Do you really need to use this symbol? It almost sounds like a joke, but this could affect memory footprint when bootstrapping the compiler since modern engines can avoid full UTF16 representations https://blog.mozilla.org/javascript/2014/07/21/slimmer-and-faster-javascript-strings-in-firefox/

[peter-leonov]

A minification step will simply remove this line. The article suggests to minify the code to utilise the inline strings and also help with strings interning. I guess, v8 should not be so much different in this sense and also win from code minification.

[jack-williams]

@weswigham Seems to work, right?

type UnionToInterWorker<T> = not (T extends T ? not T : never);
type UnionToInter<T> = [T] extends [never] ? never : UnionToInterWorker<T>;

Not quite sure what should happen here:

type NotInfer<T> = T extends not (infer U) ? U : never;
type NotString = NotInfer<string> // string extends not U ? U : never;

Currently it doesn't reduce; maybe infer types should be disallowed under not?

[weswigham]

It doesn't reduce because we don't reduce reducible conditionals with infer's in them right now. IMO, it certainly still makes sense to allow an infer inside a not, since not A extends not infer B ofc should infer A for B.

[jack-williams]

Yep, you're right. I guess it could infer U = not string?

[qwelias]

Love coming back to this PR about once or twice a year because of not being able to do something.
Is there a chance to get any update on the state of it?

[kevinbarabash]

Would support for negated types make type inference involving conditional types easier and/or more powerful?

[sandersn]

This experiment is pretty old, so I'm going to close it to reduce the number of open PRs.

[jsejcksn]

@sandersn Is that a "no" to negated types, or will the concept be tracked somewhere else now? If the latter, I'd like to know where so that I can subscribe to the new conversation.

[sandersn]

Not "no", but discussion should happen on an issue, #4196 probably, instead of a PR. PRs go stale.

[weswigham]

(Though admittedly the proposal in the PR description is admittedly way more concrete and detailed than anything in that issue rn, and the blockers for this are less about the syntax and behavior and more about implementation and performance + language complexity concerns, all of which are more tied to this PR specifically than the original idea)

[dimitropoulos]

while I certainly can relate to wanting to keep the PR count down to a manageable number (we have the same problem over on insomnia), I would like to echo the above from @weswigham. I've been following this conversation very closely for years, since it and #29729 are the two features I am the most interested in.

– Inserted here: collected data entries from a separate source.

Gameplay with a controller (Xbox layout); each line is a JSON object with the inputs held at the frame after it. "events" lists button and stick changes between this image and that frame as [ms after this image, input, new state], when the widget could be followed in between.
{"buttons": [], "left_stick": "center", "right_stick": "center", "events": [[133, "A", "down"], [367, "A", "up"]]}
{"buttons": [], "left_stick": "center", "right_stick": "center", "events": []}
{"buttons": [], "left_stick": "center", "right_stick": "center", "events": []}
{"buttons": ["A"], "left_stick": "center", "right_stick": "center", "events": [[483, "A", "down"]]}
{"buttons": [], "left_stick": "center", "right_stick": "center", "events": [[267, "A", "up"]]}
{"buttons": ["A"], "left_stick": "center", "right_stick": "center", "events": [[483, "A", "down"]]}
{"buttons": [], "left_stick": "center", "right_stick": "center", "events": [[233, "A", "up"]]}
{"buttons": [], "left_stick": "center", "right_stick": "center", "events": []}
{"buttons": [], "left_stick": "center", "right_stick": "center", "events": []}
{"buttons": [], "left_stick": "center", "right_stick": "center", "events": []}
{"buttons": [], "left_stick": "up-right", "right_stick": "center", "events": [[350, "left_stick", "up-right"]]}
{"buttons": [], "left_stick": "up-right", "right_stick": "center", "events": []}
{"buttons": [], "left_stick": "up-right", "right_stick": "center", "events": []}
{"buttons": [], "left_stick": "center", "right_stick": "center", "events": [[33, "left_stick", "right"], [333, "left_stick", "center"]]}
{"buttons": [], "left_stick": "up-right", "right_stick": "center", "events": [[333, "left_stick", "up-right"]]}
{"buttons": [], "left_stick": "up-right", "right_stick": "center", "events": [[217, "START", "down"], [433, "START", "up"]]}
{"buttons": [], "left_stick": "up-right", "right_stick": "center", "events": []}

I guess at the end of the day as long as this PR isn't locked we can all keep talking here, but it'd be fantastic to have a better understanding of what needs to happen next for negated types to rise-the-ranks a little in the prioritization. I don't want to spam iteration plans (e.g. #49074) with my wants-and-needs... but I'm not sure what else to do at this point.

I hit the need for negated types on a weekly basis. Should I just drop those use-cases in here whenever I hit them?

[sandersn]

@dimitropoulos #49220 addresses the scenario in #29729 in a different way.

[falfiya]

Thanks for mentioning #49220. I didn't even know I had this problem till I read it. What I'm hearing is that I should follow future discussion of negated types in #4196? They'd be absolutely wonderful to have for stuff like "number without NaN".

[Autumn-one]

Why was such a basic and important feature rejected for a type system? That's a pity!

[MartinJohns]

@Autumn-one It wasn't rejected, the issue is still open: #4196

As to why it's not implemented yet? Priorities, time constraints, language constraints, limited resources. Feel free to fork the TypeScript repo and try to implement it, you'll see that it's not an easy task.